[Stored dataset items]
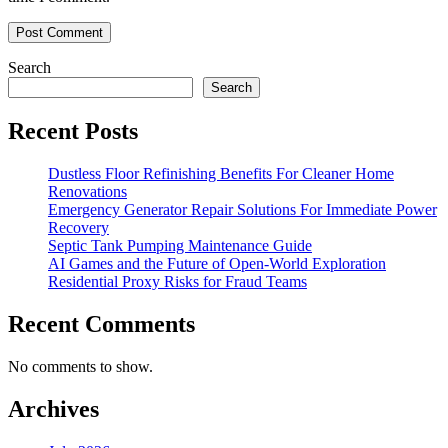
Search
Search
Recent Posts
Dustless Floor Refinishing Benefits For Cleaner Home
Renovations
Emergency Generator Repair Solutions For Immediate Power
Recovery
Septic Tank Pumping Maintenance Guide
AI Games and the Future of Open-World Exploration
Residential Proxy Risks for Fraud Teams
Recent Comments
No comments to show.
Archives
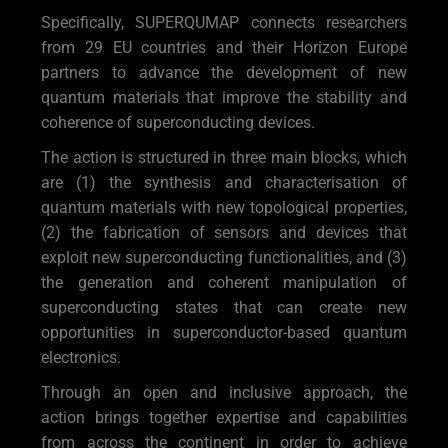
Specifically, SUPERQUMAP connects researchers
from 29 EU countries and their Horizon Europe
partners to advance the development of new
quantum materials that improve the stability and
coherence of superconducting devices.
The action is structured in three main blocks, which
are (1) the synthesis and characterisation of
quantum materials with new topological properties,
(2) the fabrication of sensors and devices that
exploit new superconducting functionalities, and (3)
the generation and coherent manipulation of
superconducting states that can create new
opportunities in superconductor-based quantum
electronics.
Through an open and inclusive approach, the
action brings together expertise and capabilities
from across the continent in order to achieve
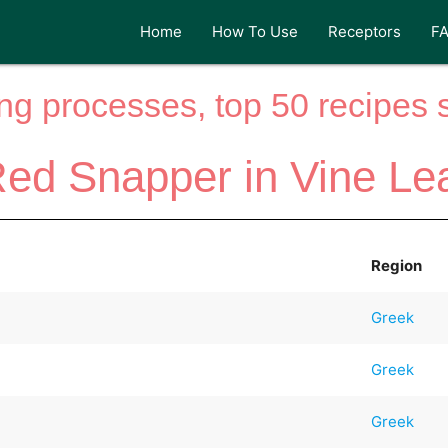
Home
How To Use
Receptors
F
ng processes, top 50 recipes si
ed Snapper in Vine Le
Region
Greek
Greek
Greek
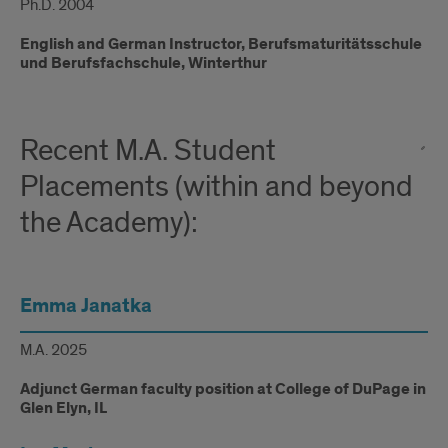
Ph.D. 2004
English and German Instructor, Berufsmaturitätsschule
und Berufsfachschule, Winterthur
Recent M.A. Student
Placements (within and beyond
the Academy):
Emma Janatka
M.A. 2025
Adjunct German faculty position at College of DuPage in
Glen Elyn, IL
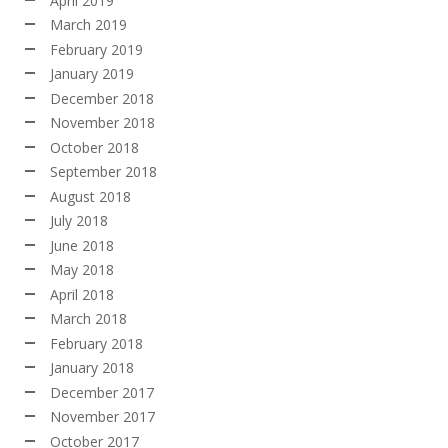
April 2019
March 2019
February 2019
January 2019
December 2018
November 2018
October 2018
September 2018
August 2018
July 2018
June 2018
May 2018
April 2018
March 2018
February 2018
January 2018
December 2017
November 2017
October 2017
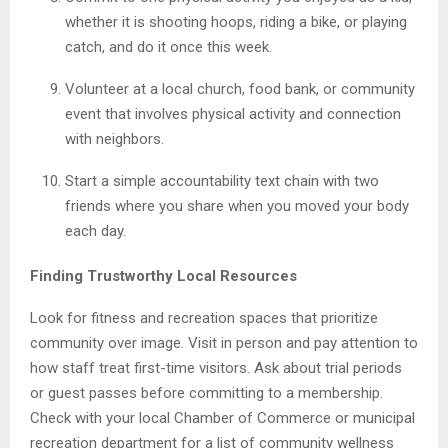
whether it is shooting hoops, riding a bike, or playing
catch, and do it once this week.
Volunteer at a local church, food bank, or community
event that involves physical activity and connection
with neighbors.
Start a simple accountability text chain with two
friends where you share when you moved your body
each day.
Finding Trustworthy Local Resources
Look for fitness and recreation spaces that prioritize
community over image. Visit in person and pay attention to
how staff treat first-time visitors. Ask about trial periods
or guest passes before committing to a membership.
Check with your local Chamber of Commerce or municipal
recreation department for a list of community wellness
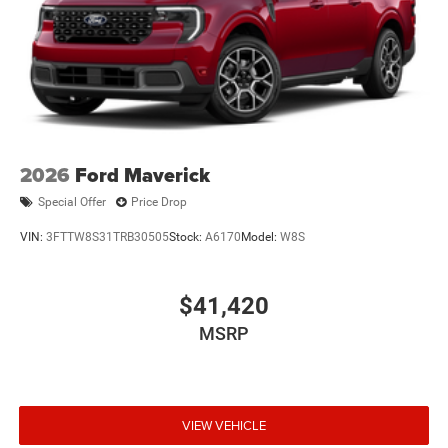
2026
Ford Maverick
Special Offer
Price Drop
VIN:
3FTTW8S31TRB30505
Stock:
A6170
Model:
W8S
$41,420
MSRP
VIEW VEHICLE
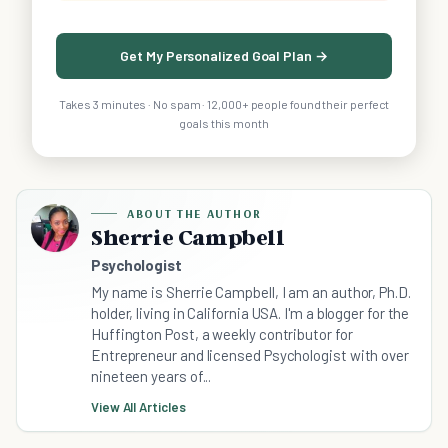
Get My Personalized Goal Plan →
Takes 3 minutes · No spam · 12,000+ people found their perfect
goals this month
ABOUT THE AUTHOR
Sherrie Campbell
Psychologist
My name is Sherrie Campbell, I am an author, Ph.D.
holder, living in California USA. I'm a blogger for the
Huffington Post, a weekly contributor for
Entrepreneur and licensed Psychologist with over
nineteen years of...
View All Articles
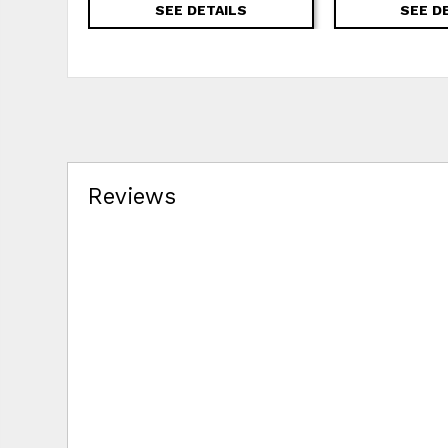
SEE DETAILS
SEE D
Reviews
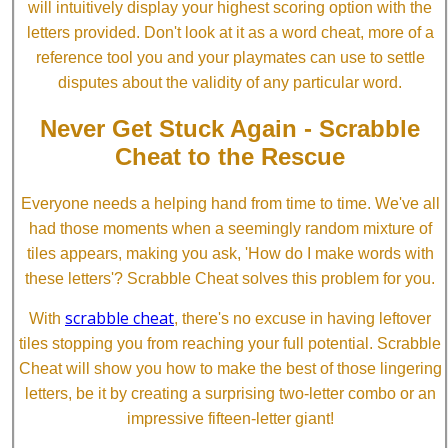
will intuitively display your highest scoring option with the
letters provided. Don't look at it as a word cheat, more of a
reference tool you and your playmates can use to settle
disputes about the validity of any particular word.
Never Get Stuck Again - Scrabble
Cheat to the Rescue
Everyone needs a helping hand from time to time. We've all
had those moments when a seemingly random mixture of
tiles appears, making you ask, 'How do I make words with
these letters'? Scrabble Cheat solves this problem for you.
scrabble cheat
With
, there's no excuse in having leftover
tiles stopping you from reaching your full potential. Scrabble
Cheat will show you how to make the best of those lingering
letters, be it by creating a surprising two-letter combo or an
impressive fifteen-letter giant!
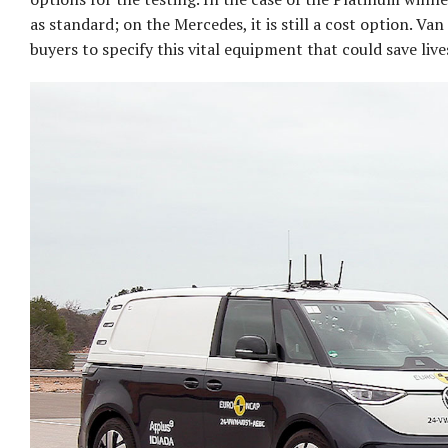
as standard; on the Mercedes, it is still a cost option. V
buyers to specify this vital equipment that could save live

### TASK ITEM
Some lines of the data may hold the word "community". Say how many do, with nothing else.

### ANSWER TO THE EXERCISE
3